Uveitis is one of the most confounding diseases that ophthalmologists are tasked with managing. If left untreated, scar tissue may disrupt aqueous outflow, leading to uveitic glaucoma. Corticosteroid therapy for uveitis, on the other hand, may lead to elevations in intraocular pressure (IOP) that induce glaucoma. The key, then, is to strike a balance in managing uveitis — controlling inflammation without fostering dangerous elevations in IOP. Collaboration between a retina or uveitis specialist and a glaucoma specialist may be needed in some cases. Effective communication will allow patients with uveitis experiencing pressure-related complications to receive safe and effective therapy.
UVEITIS AND PRESSURE CONCERNS
Ocular hypertension and glaucoma secondary to uveitis may develop as a result of inflammatory processes and scarring in the trabecular meshwork. Chronic use of corticosteroids may also result in reduced aqueous outflow in these patients.1 Steroids may interfere with the production and destruction of proteins that compose the extracellular matrix of the trabecular meshwork, producing a disruption to outflow patterns that results in elevated IOP.
Use of steroids in patients with uveitis starts with assessing a patient’s response to therapy. Topical steroids are often an effective first-line treatment that also indicate whether a patient will respond adversely to steroid therapy. If a patient’s IOP rises too high during topical therapy, then systemic nonsteroidal immunomodulatory therapy may be warranted.
If topical steroids effectively reduce uveitic inflammation and do not significantly affect a patient’s IOP over several months of therapy, then treatment with an intravitreal steroid implant may be warranted. Intravitreal steroid implants slowly elute medication over time, obviating compliance concerns and providing a steady, low dose of therapy. In the United States, the fluocinolone acetonide intravitreal implant 0.59 mg (Retisert; Bausch + Lomb), the dexamethasone intravitreal implant 0.7 mg (Ozurdex; Allergan), and the fluocinolone acetonide intravitreal implant 0.18 mg (Yutiq; Eyepoint Pharmaceuticals) are approved for the treatment of noninfectious uveitis affecting the posterior segment.
In our experience, the periods of drug release for these implants are approximately 36, 30, and 6 months for Yutiq, Retisert, and Ozurdex, respectively. It should be noted that Retisert requires surgical implantation, whereas Yutiq and Ozurdex are administrated intravitreally in a clinical setting.

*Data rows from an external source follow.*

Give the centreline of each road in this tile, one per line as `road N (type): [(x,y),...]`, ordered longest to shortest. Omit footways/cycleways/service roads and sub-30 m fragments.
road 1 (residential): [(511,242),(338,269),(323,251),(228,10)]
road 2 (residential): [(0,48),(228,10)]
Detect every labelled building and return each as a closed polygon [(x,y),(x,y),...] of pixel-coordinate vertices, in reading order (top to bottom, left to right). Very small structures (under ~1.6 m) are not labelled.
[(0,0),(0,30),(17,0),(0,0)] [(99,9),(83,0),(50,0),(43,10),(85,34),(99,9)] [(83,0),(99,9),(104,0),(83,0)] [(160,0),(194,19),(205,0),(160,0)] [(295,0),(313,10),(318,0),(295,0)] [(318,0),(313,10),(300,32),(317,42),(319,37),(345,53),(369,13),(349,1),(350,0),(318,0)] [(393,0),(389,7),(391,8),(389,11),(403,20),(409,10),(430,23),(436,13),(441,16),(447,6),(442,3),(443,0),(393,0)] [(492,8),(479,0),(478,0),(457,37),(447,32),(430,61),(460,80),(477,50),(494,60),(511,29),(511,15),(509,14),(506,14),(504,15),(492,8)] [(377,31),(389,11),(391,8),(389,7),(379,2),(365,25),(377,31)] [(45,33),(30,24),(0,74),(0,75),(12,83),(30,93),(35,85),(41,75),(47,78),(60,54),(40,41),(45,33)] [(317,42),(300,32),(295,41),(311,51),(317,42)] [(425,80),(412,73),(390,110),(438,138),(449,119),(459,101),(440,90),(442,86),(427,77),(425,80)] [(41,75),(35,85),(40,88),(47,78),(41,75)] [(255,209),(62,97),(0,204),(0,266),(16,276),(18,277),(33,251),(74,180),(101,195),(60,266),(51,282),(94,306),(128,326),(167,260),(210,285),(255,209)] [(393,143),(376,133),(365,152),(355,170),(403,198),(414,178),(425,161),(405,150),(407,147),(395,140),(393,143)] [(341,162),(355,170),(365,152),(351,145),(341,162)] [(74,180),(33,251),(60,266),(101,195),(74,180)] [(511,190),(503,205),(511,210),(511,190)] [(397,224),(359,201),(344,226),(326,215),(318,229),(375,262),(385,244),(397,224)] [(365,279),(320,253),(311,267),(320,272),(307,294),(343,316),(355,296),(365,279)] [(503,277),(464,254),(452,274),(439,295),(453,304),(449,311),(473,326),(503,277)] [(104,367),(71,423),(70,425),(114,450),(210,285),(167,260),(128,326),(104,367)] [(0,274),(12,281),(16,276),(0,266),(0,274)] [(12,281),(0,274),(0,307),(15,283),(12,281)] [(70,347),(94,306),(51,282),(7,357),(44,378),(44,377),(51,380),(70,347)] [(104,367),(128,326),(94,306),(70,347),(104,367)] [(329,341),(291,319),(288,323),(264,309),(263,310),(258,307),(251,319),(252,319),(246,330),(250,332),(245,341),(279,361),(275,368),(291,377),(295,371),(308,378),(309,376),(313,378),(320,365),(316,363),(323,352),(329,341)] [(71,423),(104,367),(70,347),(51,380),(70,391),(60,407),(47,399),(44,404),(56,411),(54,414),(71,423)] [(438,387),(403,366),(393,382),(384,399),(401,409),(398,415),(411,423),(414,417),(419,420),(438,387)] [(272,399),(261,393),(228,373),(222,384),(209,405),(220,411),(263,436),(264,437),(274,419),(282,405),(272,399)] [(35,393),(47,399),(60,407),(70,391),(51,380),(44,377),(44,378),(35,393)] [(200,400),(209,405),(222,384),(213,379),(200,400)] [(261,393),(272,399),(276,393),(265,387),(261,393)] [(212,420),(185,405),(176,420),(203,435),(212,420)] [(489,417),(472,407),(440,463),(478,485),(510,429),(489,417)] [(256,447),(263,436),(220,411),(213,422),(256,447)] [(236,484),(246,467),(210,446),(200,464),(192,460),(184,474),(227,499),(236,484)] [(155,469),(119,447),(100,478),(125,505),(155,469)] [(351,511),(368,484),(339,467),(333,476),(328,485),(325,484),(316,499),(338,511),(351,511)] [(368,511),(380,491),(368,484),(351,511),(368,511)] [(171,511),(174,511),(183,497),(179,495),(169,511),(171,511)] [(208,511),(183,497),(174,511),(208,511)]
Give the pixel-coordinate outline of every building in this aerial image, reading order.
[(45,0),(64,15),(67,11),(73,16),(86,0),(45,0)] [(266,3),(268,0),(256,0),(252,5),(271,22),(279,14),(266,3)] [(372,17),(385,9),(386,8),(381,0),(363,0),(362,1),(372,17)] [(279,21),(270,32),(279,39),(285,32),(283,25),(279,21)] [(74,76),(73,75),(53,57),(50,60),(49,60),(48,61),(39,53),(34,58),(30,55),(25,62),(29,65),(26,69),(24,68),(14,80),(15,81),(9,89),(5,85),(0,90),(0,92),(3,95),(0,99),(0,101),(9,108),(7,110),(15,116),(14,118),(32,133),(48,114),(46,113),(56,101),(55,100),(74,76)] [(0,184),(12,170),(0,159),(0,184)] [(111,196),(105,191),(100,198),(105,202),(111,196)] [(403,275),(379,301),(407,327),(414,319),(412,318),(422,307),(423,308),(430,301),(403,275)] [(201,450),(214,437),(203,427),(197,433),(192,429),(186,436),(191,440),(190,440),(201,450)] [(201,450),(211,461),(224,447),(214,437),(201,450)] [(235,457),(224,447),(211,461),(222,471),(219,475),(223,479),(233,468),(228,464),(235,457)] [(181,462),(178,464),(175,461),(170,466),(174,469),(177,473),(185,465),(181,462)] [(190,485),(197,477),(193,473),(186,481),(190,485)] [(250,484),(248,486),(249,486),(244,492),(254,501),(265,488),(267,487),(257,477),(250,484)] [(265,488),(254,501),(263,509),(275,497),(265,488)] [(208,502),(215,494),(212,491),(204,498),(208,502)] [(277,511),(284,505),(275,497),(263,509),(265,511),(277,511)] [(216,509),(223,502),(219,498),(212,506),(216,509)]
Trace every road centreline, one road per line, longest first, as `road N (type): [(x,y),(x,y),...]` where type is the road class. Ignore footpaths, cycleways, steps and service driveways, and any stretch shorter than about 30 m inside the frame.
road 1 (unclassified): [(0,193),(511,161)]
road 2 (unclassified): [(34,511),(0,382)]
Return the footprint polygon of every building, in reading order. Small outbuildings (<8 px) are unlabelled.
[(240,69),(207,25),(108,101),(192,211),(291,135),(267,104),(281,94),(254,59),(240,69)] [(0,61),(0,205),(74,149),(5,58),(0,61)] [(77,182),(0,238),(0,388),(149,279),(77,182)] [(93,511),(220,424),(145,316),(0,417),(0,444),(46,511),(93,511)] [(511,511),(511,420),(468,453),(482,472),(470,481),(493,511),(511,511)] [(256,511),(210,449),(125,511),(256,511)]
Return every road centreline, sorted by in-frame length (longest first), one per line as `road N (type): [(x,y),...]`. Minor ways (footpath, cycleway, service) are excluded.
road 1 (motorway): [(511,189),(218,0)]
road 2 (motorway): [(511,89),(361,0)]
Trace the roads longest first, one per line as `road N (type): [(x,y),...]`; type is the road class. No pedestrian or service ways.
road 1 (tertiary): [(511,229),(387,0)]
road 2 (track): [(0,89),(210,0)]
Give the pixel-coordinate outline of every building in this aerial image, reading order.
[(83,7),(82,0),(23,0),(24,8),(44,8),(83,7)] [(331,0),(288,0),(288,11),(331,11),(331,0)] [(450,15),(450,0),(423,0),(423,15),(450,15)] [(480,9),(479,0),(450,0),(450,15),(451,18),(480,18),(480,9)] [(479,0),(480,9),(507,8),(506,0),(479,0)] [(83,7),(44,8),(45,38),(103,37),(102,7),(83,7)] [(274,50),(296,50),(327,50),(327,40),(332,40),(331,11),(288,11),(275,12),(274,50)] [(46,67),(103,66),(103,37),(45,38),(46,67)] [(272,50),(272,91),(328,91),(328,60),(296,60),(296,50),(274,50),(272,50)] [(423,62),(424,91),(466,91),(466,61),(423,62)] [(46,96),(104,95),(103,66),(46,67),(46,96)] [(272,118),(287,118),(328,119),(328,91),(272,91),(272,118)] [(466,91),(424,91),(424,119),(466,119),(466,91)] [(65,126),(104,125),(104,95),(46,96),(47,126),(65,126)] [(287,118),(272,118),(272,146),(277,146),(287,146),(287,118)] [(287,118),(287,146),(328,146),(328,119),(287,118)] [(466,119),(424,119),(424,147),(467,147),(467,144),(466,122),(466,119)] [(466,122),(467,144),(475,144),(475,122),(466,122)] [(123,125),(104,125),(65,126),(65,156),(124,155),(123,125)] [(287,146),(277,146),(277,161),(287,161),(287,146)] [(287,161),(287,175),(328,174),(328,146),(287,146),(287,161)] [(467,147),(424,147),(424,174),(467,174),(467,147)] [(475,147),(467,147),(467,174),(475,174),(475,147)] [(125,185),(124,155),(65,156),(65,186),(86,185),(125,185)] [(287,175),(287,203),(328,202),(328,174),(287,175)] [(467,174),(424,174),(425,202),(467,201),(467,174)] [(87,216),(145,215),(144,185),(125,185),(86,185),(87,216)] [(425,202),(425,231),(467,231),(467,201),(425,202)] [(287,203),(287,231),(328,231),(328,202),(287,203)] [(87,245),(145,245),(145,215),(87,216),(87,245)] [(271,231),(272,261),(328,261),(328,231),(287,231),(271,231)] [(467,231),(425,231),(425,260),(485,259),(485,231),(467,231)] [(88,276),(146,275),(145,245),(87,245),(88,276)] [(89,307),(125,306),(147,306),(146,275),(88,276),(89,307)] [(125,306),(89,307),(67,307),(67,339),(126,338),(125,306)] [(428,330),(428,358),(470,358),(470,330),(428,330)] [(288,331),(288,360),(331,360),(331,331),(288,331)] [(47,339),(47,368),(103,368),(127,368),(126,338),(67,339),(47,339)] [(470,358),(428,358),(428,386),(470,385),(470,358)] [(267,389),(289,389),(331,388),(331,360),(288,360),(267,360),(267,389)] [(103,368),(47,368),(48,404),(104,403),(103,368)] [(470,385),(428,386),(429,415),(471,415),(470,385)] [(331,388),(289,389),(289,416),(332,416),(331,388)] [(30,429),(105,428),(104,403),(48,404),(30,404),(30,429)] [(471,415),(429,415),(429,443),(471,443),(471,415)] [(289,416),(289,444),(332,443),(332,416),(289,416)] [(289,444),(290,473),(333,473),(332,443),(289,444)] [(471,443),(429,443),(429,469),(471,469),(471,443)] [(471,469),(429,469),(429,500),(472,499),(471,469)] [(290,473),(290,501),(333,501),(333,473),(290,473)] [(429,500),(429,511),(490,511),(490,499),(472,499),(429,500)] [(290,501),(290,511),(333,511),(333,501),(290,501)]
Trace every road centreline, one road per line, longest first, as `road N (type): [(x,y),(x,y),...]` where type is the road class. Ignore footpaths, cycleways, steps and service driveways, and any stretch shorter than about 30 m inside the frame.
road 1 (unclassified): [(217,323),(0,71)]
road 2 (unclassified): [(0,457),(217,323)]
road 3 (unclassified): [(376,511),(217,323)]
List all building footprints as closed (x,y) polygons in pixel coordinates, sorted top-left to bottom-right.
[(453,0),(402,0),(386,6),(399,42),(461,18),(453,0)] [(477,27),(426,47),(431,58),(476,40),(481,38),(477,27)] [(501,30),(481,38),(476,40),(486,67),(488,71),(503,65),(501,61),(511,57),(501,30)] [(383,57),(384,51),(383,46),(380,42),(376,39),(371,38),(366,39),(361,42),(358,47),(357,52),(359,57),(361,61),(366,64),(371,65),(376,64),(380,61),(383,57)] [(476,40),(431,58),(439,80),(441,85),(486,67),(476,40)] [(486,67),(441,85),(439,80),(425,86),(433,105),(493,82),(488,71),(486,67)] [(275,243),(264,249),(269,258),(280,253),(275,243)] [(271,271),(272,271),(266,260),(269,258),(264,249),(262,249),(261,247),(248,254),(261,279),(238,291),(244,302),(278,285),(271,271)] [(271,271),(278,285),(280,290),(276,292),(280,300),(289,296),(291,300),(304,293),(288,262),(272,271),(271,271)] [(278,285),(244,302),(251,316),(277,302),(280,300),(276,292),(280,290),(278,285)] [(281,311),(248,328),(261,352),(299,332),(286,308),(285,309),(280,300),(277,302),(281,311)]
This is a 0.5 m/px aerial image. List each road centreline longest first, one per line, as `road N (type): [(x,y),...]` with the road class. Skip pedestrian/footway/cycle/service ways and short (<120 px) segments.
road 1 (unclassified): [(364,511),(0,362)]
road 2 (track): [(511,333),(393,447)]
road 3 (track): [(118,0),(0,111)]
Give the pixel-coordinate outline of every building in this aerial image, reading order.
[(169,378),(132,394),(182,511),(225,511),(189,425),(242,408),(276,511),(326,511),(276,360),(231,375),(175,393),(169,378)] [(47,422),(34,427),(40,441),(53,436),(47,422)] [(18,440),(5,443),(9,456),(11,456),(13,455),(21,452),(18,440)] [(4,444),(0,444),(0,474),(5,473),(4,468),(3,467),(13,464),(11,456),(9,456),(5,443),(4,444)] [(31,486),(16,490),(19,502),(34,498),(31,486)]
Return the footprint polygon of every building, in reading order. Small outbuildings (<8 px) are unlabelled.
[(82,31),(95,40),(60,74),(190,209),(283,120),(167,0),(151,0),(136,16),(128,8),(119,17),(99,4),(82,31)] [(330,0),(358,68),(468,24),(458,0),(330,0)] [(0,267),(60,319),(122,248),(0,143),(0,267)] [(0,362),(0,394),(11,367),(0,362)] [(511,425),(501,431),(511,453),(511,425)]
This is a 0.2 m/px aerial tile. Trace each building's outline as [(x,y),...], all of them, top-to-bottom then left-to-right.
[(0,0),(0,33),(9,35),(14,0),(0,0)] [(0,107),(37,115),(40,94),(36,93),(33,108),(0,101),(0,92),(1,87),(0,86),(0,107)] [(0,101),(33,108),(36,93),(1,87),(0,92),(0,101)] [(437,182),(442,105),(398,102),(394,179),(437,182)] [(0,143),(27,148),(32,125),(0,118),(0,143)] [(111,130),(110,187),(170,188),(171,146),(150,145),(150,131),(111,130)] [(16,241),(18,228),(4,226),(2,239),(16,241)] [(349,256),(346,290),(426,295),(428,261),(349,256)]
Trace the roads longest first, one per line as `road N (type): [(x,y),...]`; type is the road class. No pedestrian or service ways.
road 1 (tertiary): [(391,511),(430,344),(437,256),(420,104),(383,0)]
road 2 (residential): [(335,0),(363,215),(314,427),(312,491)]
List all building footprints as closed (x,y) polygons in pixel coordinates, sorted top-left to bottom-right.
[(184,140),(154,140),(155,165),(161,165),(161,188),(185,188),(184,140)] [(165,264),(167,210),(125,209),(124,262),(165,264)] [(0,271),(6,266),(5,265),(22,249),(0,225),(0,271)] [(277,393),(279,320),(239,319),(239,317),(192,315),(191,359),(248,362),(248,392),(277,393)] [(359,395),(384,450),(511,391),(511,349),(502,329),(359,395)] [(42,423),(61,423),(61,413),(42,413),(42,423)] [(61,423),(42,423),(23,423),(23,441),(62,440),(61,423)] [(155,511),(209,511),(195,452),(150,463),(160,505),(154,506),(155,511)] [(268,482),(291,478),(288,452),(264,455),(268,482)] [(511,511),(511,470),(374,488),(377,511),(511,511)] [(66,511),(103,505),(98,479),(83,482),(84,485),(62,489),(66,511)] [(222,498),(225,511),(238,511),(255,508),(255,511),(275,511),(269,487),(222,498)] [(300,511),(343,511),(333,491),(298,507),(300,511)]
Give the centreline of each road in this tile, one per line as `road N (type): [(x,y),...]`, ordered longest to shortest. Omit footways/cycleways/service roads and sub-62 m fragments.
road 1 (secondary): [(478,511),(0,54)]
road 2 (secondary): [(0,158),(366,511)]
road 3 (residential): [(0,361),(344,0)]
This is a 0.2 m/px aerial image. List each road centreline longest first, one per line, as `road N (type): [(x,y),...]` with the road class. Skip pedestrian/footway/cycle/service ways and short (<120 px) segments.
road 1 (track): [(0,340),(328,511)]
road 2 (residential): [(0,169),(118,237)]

Given the longer duration of therapy and the easier route of administration, we commonly employ Yutiq therapy for patients with chronic noninfectious uveitis.
In a 2013 retrospective, real-world study of patients with uveitis treated with either Retisert or Ozurdex and followed for >6 months, IOP elevations and interventions to control IOP were more common in the Retisert group (with 44% of Retisert-treated eyes needing additional IOP-lowering medications or surgery).2 In 2020, Jaffe et al published a comparison of Yutiq and sham therapy for uveitis and found that mean IOP was similar for both groups at 36 months, with a higher rate of IOP-lowering medication use in the Yutiq group but a higher rate of surgical intervention in the sham group.3 A post-hoc analysis of significant IOP elevations (≥30 mmHg) found a similar course between Yutiq-treated and sham-treated eyes, with most IOP spikes managed medically; further, the insert had no apparent impact on the progression of visual field loss in the subset of eyes with significant IOP elevation when compared to fellow eyes.4
Each patient’s response to steroids is individual, and there are no obvious clinical characteristics that predict outcomes. Patient history, if available, may prove useful in determining a course of therapy.
THE ANATOMY OF INTERSPECIALTY COMMUNICATION
Due to concerns regarding elevated IOP, pressure checks in patients with uveitis undergoing steroid therapy should be performed at each visit. If a patient demonstrates pressure elevations that are worthy of referral, then prompt collaboration between the retina or uveitis specialist and the glaucoma specialist is needed.
Initiating medical IOP-lowering therapy in the time between referral and consultation can be appropriate (see sidebar). However, if a patient has been in the care of a glaucoma specialist, the retina or uveitis specialist should consider communicating with their ophthalmic counterpart to determine which therapeutic strategy is most prudent.
Communication via an electronic health record system is usually sufficient; in some cases, a telephone briefing is needed. Regardless of communication medium, the referring clinician should provide history and context for the glaucoma specialist so that they can accurately assess a patient’s risk of developing complications from elevated IOP.
THE GLAUCOMA CONSULT
Patients who are referred to a glaucoma specialist may not, in fact, have glaucoma. Uveitic eyes without a history of optic nerve damage that manifest elevated IOP in the presence of steroids should be considered to have steroid-induced ocular hypertension. In these patients, a glaucoma specialist has more leeway and time to manage the IOP. In eyes with a history of optic nerve damage, swift decision-making is key to successful intervention.
Some incidents of elevated IOP are transient and adequately addressed with medical therapy. In other cases, laser-based or surgical procedures must be performed. Before determining if (and which type of) intervention is appropriate, a glaucoma specialist would perform a routine clinical evaluation that includes assessments of the drainage angle, corneal thickness, IOP, OCT imaging of the macula and optic nerve, and a visual field test.
In some cases, a referring uveitis specialist initiates therapy with an aqueous suppressant such as dorzolamide, timolol, or brimonidine (or a combination thereof) to address IOP elevations. If such therapy is sufficient, then the patient may be referred back to the uveitis specialist promptly or after 1 or 2 follow-up visits. In the event that aqueous suppressants are ineffective, patients may require alternative treatments to reduce IOP.
Which Therapy Should We Start With?
For some patients, initiation of glaucoma therapy before the patient visits the glaucoma specialist is needed. Here is how we usually manage such instances.
Nathan M. Radcliffe, MD: I am happy when I hear that a uveitis specialist with whom I am collaborating has begun localized steroid therapy for uveitis treatment. We have such strong options in this space, after all — it makes sense to use them. If a uveitis specialist wishes to prescribe a patient with a history of glaucoma to a regimen of prostaglandin analogs, I think it is OK as long as they are scheduled for a glaucoma consultation and have well controlled inflammation.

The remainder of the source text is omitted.